Be careful, Jesus was saying, that when you wade in to correct and reprove you are doing so with wisdom and spiritual insight, rather than with short-sighted self-importance and self-righteousness.

Can a blind person guide a blind person? Will not both fall into a pit? 

A disciple is not above the teacher, but every disciple who is fully qualified will be like the teacher. 

Why do you see the speck in your neighbor’s eye but do not notice the log in your own eye? Or how can you say to your neighbor, ‘Friend, let me take out the speck in your eye,’ when you yourself do not see the log in your own eye?

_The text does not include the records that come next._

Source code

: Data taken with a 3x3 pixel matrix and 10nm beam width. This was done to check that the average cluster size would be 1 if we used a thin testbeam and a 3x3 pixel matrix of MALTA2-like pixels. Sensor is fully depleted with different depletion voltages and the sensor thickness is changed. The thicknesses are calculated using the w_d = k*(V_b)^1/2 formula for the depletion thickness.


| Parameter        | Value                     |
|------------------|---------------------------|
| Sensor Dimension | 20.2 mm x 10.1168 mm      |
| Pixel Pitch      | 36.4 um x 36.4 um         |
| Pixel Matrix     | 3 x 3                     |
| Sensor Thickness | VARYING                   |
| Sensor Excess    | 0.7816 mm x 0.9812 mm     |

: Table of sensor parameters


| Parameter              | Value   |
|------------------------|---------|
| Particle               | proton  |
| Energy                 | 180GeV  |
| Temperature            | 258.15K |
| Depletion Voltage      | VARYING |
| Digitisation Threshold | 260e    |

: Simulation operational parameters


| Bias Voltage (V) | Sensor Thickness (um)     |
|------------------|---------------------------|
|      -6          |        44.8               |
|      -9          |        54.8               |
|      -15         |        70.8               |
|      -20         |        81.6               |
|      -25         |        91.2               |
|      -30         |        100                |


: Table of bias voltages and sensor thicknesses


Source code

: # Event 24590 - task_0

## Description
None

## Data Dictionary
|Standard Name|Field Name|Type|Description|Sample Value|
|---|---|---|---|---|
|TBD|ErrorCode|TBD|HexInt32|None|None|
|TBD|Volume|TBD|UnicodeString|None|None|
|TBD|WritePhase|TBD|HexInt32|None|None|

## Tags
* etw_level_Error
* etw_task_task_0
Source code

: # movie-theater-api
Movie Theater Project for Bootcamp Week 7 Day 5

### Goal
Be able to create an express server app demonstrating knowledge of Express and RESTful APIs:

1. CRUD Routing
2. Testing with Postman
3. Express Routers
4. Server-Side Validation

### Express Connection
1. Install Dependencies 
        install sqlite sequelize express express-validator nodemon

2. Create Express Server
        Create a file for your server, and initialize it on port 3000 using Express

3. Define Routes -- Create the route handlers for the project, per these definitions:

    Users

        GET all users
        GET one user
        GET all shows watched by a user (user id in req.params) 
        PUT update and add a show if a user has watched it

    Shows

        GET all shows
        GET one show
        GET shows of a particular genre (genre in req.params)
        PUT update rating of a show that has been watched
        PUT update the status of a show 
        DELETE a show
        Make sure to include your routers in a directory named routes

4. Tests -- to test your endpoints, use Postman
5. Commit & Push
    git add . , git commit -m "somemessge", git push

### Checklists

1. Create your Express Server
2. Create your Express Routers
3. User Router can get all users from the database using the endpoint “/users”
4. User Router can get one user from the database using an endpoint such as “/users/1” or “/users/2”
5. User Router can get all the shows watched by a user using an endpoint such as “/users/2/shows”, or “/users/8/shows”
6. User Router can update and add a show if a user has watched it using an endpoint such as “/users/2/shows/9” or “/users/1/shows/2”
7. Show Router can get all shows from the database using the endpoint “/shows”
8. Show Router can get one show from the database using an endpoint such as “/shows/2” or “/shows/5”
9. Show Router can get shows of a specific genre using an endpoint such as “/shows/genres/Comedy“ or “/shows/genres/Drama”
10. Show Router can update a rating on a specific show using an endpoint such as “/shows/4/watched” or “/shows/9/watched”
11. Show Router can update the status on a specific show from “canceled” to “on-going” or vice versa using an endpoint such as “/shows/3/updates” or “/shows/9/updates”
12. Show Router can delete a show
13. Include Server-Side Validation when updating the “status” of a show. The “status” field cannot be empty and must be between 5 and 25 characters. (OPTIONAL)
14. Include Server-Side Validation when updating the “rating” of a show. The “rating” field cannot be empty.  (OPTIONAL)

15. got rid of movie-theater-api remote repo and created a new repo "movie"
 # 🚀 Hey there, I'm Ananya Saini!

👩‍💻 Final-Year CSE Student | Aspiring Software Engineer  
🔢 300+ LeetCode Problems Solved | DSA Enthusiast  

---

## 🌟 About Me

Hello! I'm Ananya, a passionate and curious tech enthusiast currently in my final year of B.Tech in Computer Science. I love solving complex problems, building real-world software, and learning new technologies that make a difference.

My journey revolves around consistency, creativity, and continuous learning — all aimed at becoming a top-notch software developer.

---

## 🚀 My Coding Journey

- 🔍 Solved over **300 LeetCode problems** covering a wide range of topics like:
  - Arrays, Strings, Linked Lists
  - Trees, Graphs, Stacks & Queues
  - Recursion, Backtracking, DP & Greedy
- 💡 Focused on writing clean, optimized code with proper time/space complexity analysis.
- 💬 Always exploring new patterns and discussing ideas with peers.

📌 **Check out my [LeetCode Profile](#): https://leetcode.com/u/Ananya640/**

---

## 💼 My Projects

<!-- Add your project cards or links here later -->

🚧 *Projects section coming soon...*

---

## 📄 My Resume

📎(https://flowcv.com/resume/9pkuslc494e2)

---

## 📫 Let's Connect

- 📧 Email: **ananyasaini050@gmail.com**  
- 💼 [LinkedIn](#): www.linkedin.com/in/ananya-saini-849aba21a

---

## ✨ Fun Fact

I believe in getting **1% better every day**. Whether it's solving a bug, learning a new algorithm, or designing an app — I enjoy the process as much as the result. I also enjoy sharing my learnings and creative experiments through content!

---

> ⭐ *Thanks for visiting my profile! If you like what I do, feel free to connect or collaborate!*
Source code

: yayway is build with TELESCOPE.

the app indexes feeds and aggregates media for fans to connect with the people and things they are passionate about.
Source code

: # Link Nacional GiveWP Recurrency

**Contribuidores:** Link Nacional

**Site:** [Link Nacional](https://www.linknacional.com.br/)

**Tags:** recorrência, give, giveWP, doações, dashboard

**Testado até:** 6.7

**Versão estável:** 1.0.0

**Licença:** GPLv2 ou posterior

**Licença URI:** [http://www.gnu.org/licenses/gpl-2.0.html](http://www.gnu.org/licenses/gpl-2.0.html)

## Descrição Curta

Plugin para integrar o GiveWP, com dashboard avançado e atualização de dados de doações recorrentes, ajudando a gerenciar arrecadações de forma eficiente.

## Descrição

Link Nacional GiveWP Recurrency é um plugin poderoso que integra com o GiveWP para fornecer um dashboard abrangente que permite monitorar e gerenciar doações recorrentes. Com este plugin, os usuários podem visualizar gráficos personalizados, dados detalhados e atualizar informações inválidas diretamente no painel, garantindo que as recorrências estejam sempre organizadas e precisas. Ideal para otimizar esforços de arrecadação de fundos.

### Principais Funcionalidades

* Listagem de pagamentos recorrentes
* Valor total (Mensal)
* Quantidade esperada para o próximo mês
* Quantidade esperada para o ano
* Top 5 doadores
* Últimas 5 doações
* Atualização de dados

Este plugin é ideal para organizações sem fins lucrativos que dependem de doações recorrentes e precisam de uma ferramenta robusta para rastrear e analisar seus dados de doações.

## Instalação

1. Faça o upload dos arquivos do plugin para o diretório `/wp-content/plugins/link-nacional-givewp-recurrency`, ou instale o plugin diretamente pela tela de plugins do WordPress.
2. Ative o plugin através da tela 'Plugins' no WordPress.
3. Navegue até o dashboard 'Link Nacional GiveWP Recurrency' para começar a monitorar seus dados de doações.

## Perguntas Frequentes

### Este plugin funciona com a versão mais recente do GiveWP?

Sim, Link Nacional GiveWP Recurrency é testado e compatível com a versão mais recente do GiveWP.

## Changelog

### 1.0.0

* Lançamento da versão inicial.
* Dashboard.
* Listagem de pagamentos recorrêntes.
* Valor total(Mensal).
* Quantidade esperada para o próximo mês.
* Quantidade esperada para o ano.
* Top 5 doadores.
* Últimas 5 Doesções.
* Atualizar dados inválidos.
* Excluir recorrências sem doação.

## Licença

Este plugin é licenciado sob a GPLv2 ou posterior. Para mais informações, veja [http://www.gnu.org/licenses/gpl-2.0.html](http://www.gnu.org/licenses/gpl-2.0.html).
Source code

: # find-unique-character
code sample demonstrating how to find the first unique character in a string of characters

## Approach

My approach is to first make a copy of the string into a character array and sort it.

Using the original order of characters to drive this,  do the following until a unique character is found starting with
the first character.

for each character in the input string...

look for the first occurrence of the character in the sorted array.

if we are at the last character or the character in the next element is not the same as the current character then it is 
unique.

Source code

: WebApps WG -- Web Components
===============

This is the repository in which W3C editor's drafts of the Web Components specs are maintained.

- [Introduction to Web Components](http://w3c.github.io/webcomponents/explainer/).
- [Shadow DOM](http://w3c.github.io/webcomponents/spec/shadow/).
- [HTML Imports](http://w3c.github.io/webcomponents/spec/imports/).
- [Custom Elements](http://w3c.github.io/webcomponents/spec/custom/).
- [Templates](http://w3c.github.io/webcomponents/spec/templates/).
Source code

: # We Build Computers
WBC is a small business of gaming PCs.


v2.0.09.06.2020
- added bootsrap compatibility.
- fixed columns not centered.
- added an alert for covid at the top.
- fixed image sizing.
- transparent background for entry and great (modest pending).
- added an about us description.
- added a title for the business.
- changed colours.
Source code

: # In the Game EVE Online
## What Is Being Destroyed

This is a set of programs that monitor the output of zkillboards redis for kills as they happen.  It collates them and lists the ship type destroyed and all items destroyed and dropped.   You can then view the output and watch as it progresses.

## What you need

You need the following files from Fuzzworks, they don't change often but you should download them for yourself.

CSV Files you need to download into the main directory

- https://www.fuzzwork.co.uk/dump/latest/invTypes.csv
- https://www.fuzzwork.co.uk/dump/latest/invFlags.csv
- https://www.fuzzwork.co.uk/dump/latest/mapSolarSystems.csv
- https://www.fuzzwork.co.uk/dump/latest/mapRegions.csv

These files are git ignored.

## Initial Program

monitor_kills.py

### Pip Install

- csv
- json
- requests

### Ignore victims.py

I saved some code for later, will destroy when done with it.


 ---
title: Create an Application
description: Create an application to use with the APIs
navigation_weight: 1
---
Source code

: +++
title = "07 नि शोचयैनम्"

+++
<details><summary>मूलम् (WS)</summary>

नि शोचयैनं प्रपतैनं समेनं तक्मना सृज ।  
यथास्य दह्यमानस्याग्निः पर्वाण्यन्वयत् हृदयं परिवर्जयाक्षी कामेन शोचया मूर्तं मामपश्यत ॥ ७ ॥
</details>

You hypocrite, first take the log out of your own eye, and then you will see clearly to take the speck out of your neighbor’s eye.

Jesus to His students and followers, Luke 6:39-42 (NRSV)
The Parable of the Mote and the Beam | By Ottmar Elliger the Younger – This file was donated to Wikimedia Commons as part of a project by the Metropolitan Museum of Art. See the Image and Data Resources Open Access Policy, CC0

The Laodiceans were so profoundly blind they mistook their physical prosperity for spiritual prosperity. Their judgment was greatly blinded.

God Disciplines Those Whom God Loves

It is to this final aspect of spiritual insight that Jesus now turned, reassuring the Laodicean Christians that His stern reproof came from His very great love for them, and His desire to see them thrive. “As many as I would love I reprove and correct,” He told them, in reference to the wisdom passage that said,

for the Lord reproves the one he loves,
    as a father the son in whom he delights.

Proverbs 3:12 (NRSV)

For those who will respond to Jesus’s chastening—who open the door to Jesus’s gentle knock—then Jesus would come in to dine together with them, certainly a reference both to God’s invitation in the Torah to feast with God, and to the love feasts of the early church, celebrating the Lord’s Supper.

Painting of a feast / Early Christian catacomb of San Callisto (Saint Calixte Catacomb) / 3rd century / Paleochristian art. | Public Domain

For even in this, it seems, the Laodiceans were blind, not realizing their love feasts must have left Jesus out.